These timed self-portraits were a leap into the unknown. As a child I learnt that a friend of my English grandfather used to take the family photographs my mother would send from South Africa and scratch out my face with a ballpoint pen. She only wished to see beautiful people. A round-faced girl peering from behind glasses with thick lenses was not a pretty sight. This left an indelible impression on me and has influenced my approach to photographing in an attempt to be sensitive to how people are judged by their appearance.
I decided to turn the gaze on myself in April 2020 as part of my commission with Multistory to explore my ongoing sight loss. This included showing my night and morning medication ritual, a necessity in monitoring the high eye pressure due to glaucoma. I wished to convey how the world draws in and becomes dark, though it might be a glorious sunny day or a brightly lit room.
This was my first attempt at a timed self-portrait. I wanted to show how I locate things by touch and navigate an interior. Many period houses in England have dimly lit interiors. I find it easier to switch off my seeing and rely on my feet and fingers.
It took me nearly three hours to do this self-portrait. I placed myself at the kitchen sink in the space between the corner of the wall and the window frame to see if I could maximise the reflection and still convey the feeling of running water through my fingertips.
The pink moon in April 2020 was bright enough for me to use the soft light and photograph myself looking out from my loft room at trees beyond. It was in the early hours of the morning and, except for the call of an owl, there was no other sound.
So much of my seeing is fragmented and internalised nowadays. Crucially, with sight loss comes a sense of isolation. I am learning a great deal making these self-portraits about how I navigate space; how I can't see the lens but have a sense of the camera's presence, comforting, like an old friend; and how I try and frame and define what I can see.

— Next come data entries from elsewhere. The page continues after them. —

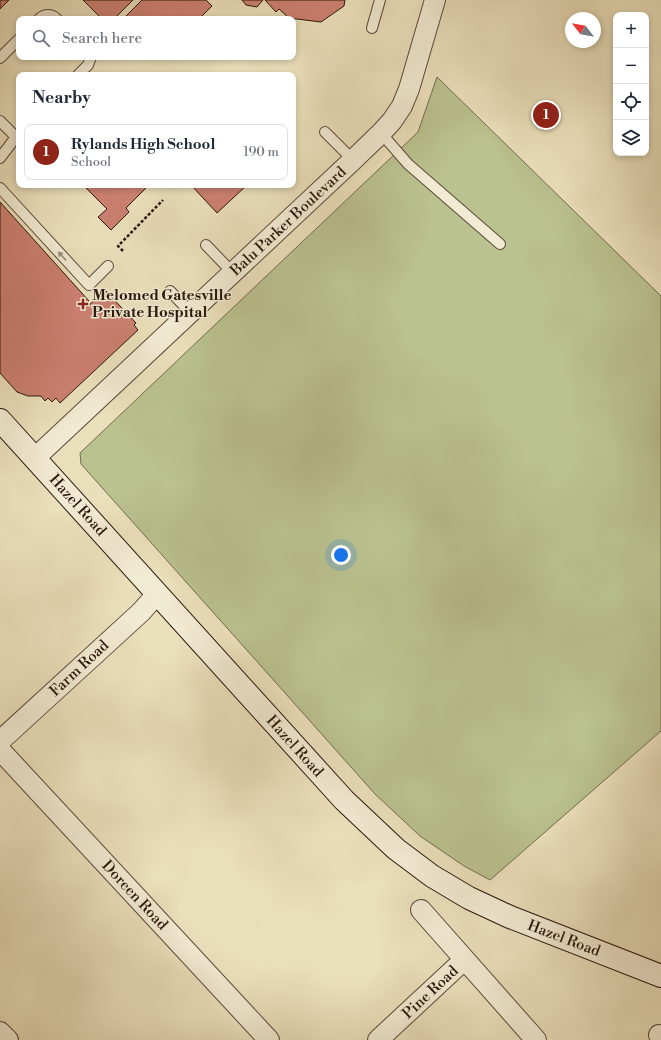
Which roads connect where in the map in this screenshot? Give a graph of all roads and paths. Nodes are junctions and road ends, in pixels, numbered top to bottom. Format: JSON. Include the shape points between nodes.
{"nodes":[{"id":1,"x":380,"y":0,"type":"edge"},
{"id":2,"x":435,"y":0,"type":"edge"},
{"id":3,"x":372,"y":28,"type":"dead end"},
{"id":4,"x":16,"y":42,"type":"edge"},
{"id":5,"x":0,"y":58,"type":"edge"},
{"id":6,"x":90,"y":60,"type":"edge"},
{"id":7,"x":81,"y":72,"type":"edge"},
{"id":8,"x":0,"y":121,"type":"edge"},
{"id":9,"x":325,"y":132,"type":"dead end"},
{"id":10,"x":381,"y":132,"type":"junction"},
{"id":11,"x":16,"y":134,"type":"edge"},
{"id":12,"x":16,"y":138,"type":"edge"},
{"id":13,"x":0,"y":158,"type":"edge"},
{"id":14,"x":353,"y":160,"type":"junction"},
{"id":15,"x":0,"y":188,"type":"edge"},
{"id":16,"x":163,"y":200,"type":"dead end"},
{"id":17,"x":500,"y":244,"type":"dead end"},
{"id":18,"x":206,"y":245,"type":"dead end"},
{"id":19,"x":122,"y":251,"type":"dead end"},
{"id":20,"x":108,"y":266,"type":"dead end"},
{"id":21,"x":232,"y":273,"type":"junction"},
{"id":22,"x":170,"y":291,"type":"dead end"},
{"id":23,"x":190,"y":312,"type":"junction"},
{"id":24,"x":0,"y":420,"type":"edge"},
{"id":25,"x":35,"y":458,"type":"junction"},
{"id":26,"x":157,"y":594,"type":"junction"},
{"id":27,"x":0,"y":741,"type":"edge"},
{"id":28,"x":0,"y":750,"type":"edge"},
{"id":29,"x":421,"y":910,"type":"dead end"},
{"id":30,"x":464,"y":960,"type":"junction"},
{"id":31,"x":661,"y":976,"type":"edge"},
{"id":32,"x":0,"y":1032,"type":"edge"},
{"id":33,"x":8,"y":1040,"type":"edge"},
{"id":34,"x":269,"y":1040,"type":"edge"},
{"id":35,"x":378,"y":1040,"type":"edge"},
{"id":36,"x":536,"y":1040,"type":"edge"}],
"edges":[{"from":1,"to":3,"type":"lane"},
{"from":2,"to":10,"type":"street","name":"Balu Parker Boulevard","via":[[409,89],[402,106]]},
{"from":4,"to":5,"type":"lane"},
{"from":6,"to":7,"type":"lane"},
{"from":8,"to":11,"type":"lane"},
{"from":9,"to":14,"type":"lane"},
{"from":10,"to":14,"type":"street","name":"Balu Parker Boulevard"},
{"from":10,"to":17,"type":"lane","via":[[408,164]]},
{"from":12,"to":13,"type":"lane"},
{"from":14,"to":21,"type":"street","name":"Balu Parker Boulevard"},
{"from":20,"to":15,"type":"lane","one_way":true,"via":[[89,285]]},
{"from":16,"to":19,"type":"path","via":[[118,246]]},
{"from":18,"to":21,"type":"lane"},
{"from":21,"to":23,"type":"street","name":"Balu Parker Boulevard"},
{"from":22,"to":23,"type":"lane"},
{"from":23,"to":25,"type":"street","name":"Balu Parker Boulevard"},
{"from":24,"to":25,"type":"street","name":"Hazel Road"},
{"from":25,"to":26,"type":"street","name":"Hazel Road"},
{"from":26,"to":27,"type":"street","name":"Farm Road","via":[[141,612]]},
{"from":26,"to":31,"type":"street","name":"Hazel Road","via":[[344,800],[402,854],[469,898],[510,917]]},
{"from":28,"to":34,"type":"street","name":"Doreen Road"},
{"from":29,"to":30,"type":"street"},
{"from":30,"to":35,"type":"street","name":"Pine Road"},
{"from":30,"to":36,"type":"street"},
{"from":32,"to":33,"type":"street"}]}
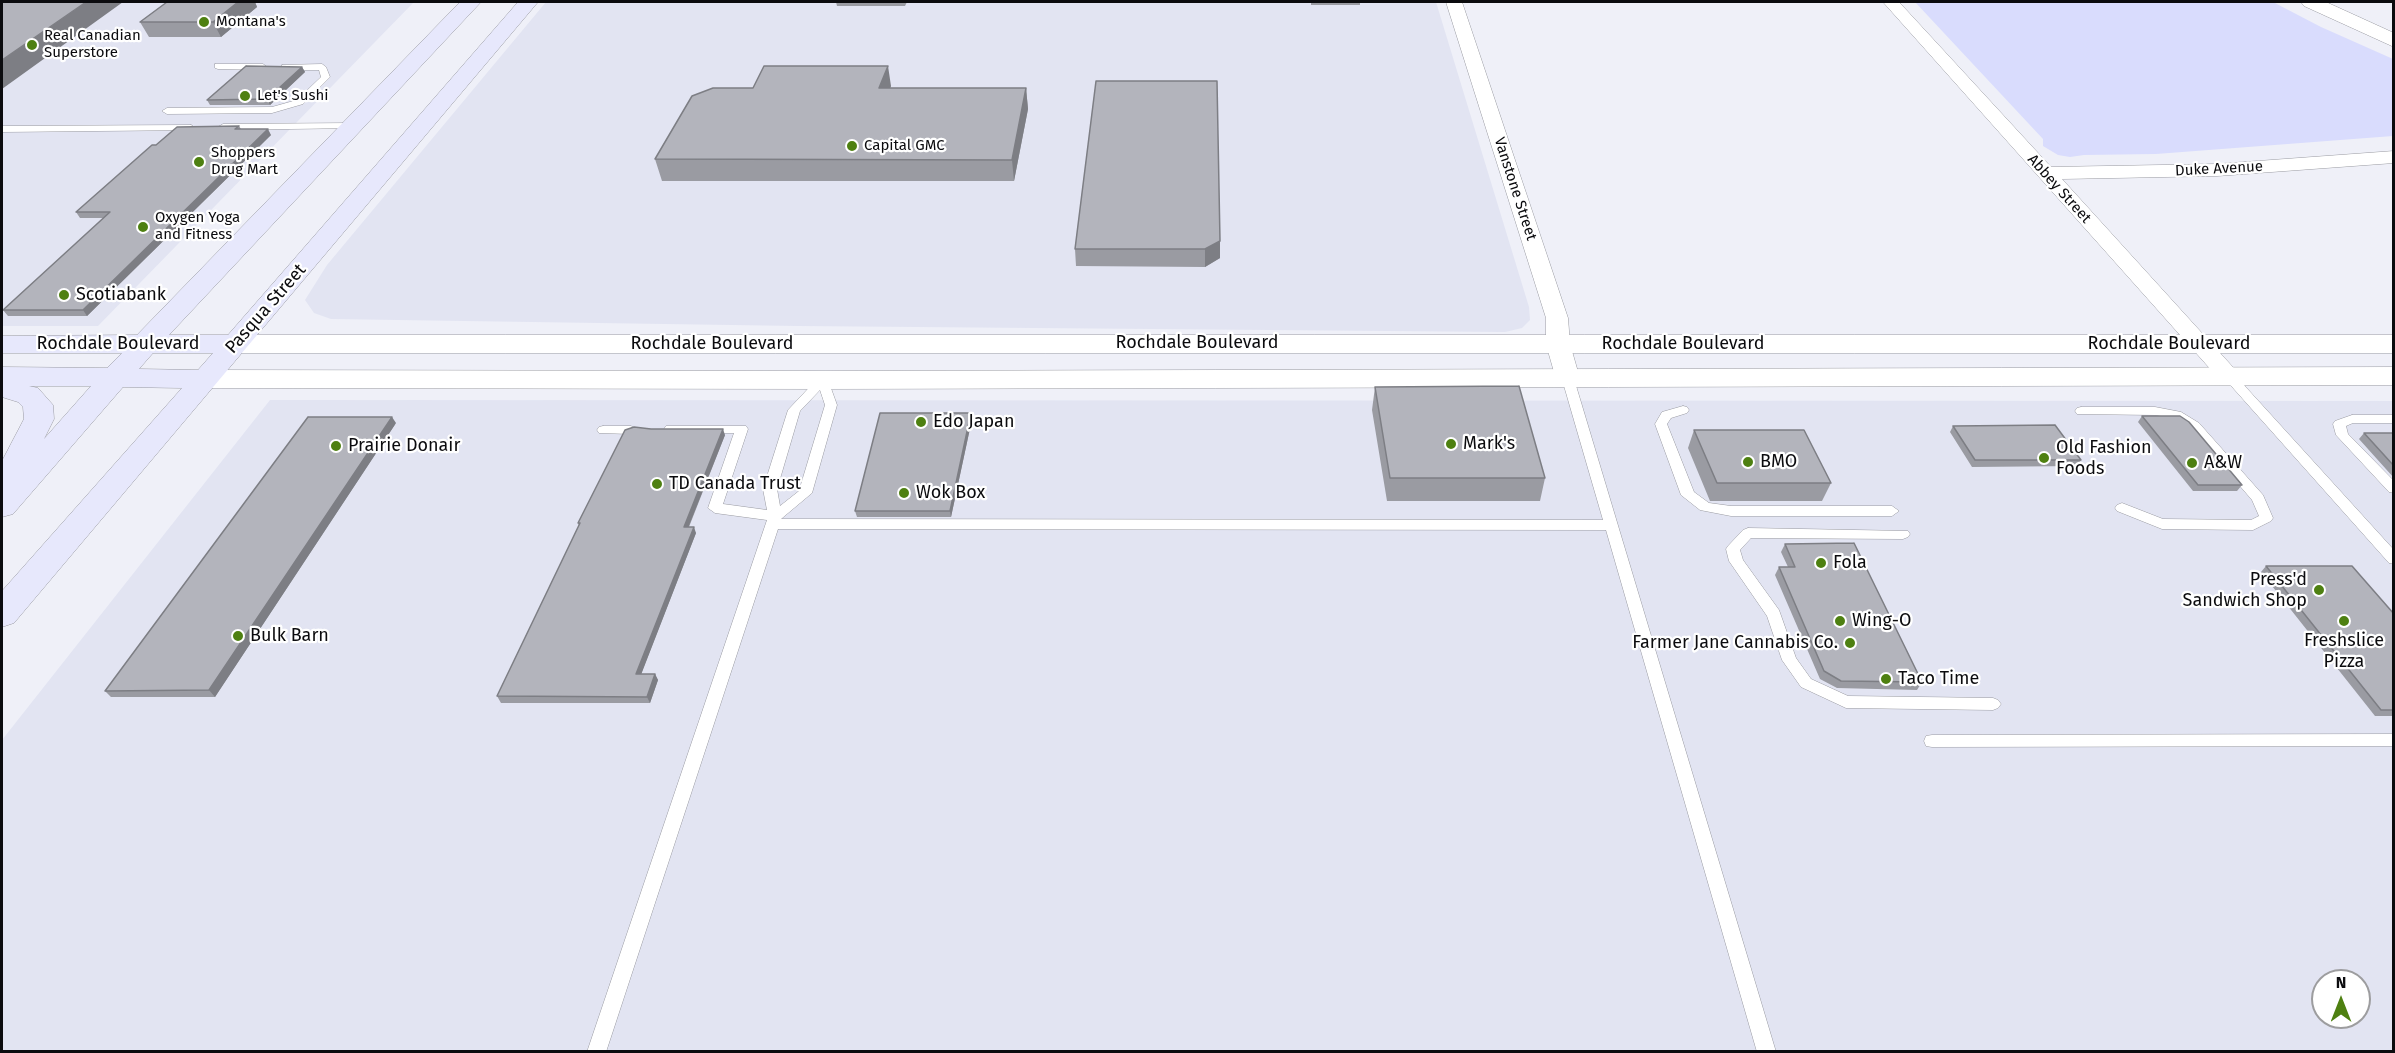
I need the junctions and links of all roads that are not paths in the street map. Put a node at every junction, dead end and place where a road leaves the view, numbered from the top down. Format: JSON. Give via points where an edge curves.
{"nodes":[{"id":1,"x":471,"y":2,"type":"edge"},
{"id":2,"x":528,"y":2,"type":"edge"},
{"id":3,"x":1454,"y":2,"type":"edge"},
{"id":4,"x":1891,"y":2,"type":"edge"},
{"id":5,"x":2311,"y":2,"type":"edge"},
{"id":6,"x":2393,"y":40,"type":"edge"},
{"id":7,"x":218,"y":66,"type":"dead end"},
{"id":8,"x":167,"y":111,"type":"dead end"},
{"id":9,"x":353,"y":126,"type":"junction"},
{"id":10,"x":217,"y":127,"type":"edge"},
{"id":11,"x":206,"y":128,"type":"edge"},
{"id":12,"x":2,"y":129,"type":"edge"},
{"id":13,"x":2394,"y":157,"type":"edge"},
{"id":14,"x":2045,"y":173,"type":"junction"},
{"id":15,"x":2,"y":344,"type":"edge"},
{"id":16,"x":146,"y":344,"type":"junction"},
{"id":17,"x":236,"y":344,"type":"junction"},
{"id":18,"x":1558,"y":344,"type":"junction"},
{"id":19,"x":2200,"y":344,"type":"junction"},
{"id":20,"x":2394,"y":344,"type":"edge"},
{"id":21,"x":2,"y":376,"type":"edge"},
{"id":22,"x":2229,"y":376,"type":"junction"},
{"id":23,"x":2394,"y":376,"type":"edge"},
{"id":24,"x":114,"y":378,"type":"junction"},
{"id":25,"x":205,"y":379,"type":"junction"},
{"id":26,"x":1568,"y":379,"type":"junction"},
{"id":27,"x":823,"y":380,"type":"junction"},
{"id":28,"x":2,"y":387,"type":"edge"},
{"id":29,"x":1683,"y":410,"type":"dead end"},
{"id":30,"x":2081,"y":411,"type":"dead end"},
{"id":31,"x":2394,"y":419,"type":"edge"},
{"id":32,"x":653,"y":429,"type":"edge"},
{"id":33,"x":603,"y":430,"type":"dead end"},
{"id":34,"x":631,"y":430,"type":"edge"},
{"id":35,"x":2394,"y":489,"type":"edge"},
{"id":36,"x":2,"y":490,"type":"edge"},
{"id":37,"x":2,"y":506,"type":"edge"},
{"id":38,"x":2122,"y":508,"type":"dead end"},
{"id":39,"x":1892,"y":511,"type":"dead end"},
{"id":40,"x":774,"y":520,"type":"junction"},
{"id":41,"x":1610,"y":525,"type":"junction"},
{"id":42,"x":1903,"y":534,"type":"dead end"},
{"id":43,"x":2394,"y":559,"type":"edge"},
{"id":44,"x":2,"y":614,"type":"edge"},
{"id":45,"x":1993,"y":704,"type":"dead end"},
{"id":46,"x":2394,"y":740,"type":"edge"},
{"id":47,"x":1932,"y":741,"type":"dead end"},
{"id":48,"x":596,"y":1052,"type":"edge"},
{"id":49,"x":1767,"y":1052,"type":"edge"}],
"edges":[{"from":1,"to":9,"type":"main road"},
{"from":2,"to":17,"type":"main road","name":"Pasqua Street"},
{"from":3,"to":18,"type":"street","name":"Vanstone Street","via":[[1557,318]]},
{"from":4,"to":14,"type":"street","name":"Abbey Street"},
{"from":5,"to":6,"type":"street"},
{"from":7,"to":8,"type":"lane","via":[[322,67],[326,77],[300,102],[278,109]]},
{"from":9,"to":10,"type":"lane"},
{"from":9,"to":16,"type":"main road"},
{"from":11,"to":12,"type":"lane"},
{"from":13,"to":14,"type":"street","name":"Duke Avenue","via":[[2205,170]]},
{"from":14,"to":19,"type":"street","name":"Abbey Street"},
{"from":15,"to":16,"type":"main road","name":"Rochdale Boulevard"},
{"from":16,"to":17,"type":"main road","name":"Rochdale Boulevard"},
{"from":16,"to":24,"type":"main road"},
{"from":17,"to":18,"type":"street","name":"Rochdale Boulevard"},
{"from":17,"to":25,"type":"main road","name":"Pasqua Street"},
{"from":18,"to":19,"type":"street","name":"Rochdale Boulevard"},
{"from":18,"to":26,"type":"street","name":"Vanstone Street"},
{"from":19,"to":20,"type":"street","name":"Rochdale Boulevard"},
{"from":19,"to":22,"type":"street","name":"Abbey Street"},
{"from":21,"to":24,"type":"main road","name":"Rochdale Boulevard"},
{"from":22,"to":23,"type":"street","name":"Rochdale Boulevard"},
{"from":22,"to":26,"type":"street","name":"Rochdale Boulevard"},
{"from":22,"to":43,"type":"lane"},
{"from":24,"to":25,"type":"main road","name":"Rochdale Boulevard"},
{"from":24,"to":37,"type":"main road"},
{"from":25,"to":27,"type":"street","name":"Rochdale Boulevard"},
{"from":25,"to":44,"type":"main road","name":"Pasqua Street"},
{"from":26,"to":27,"type":"street","name":"Rochdale Boulevard"},
{"from":26,"to":41,"type":"lane"},
{"from":27,"to":40,"type":"lane","via":[[794,410],[770,489]]},
{"from":27,"to":40,"type":"lane","via":[[831,405],[805,493]]},
{"from":28,"to":36,"type":"main road","via":[[28,395],[38,405],[39,419]]},
{"from":29,"to":39,"type":"lane","via":[[1666,415],[1661,424],[1688,495],[1705,507],[1731,511]]},
{"from":30,"to":38,"type":"lane","via":[[2155,411],[2177,415],[2195,426],[2258,498],[2266,518],[2253,525],[2162,524]]},
{"from":31,"to":35,"type":"lane","via":[[2352,419],[2339,424],[2342,435]]},
{"from":32,"to":40,"type":"lane","via":[[742,429],[715,508]]},
{"from":33,"to":34,"type":"lane"},
{"from":40,"to":41,"type":"lane"},
{"from":40,"to":48,"type":"lane"},
{"from":41,"to":49,"type":"lane"},
{"from":42,"to":45,"type":"lane","via":[[1749,533],[1733,549],[1736,561],[1774,614],[1790,660],[1806,682],[1846,702]]},
{"from":46,"to":47,"type":"lane"}]}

I have been told by people who have lost all functioning sight that visual memory fades without daily reference. Days like those when I photographed myself on the golf course may in time turn into sensations. I am training my mind to store what images it can; and in this instance, by using myself I am intent on capturing my facial expressions, body shape and posture for the future. This way of working is part of a wider exploration of whether people with limited or no sight in time draw on a combination of immediate sensations and the imagined from past experience.
Due to the glaucoma I have to administer eye drops morning and evening to avoid an increase in eye pressure. This was made in the morning. I wanted to include the rainbows from a large crystal I had in the window.
High inter-ocular pressure is not something I can feel, but the damage to my retina is irreversible. This was made in the evening before going to bed.
The pragmatist in me likes to think ahead to ensure I can retain as much of my independence as possible. Part of this series is to feel for myself what it may be like in the future to live in darkness.
© Karren Visser. Seeing in Isolation, produced by Multistory and Karren Visser, 2021.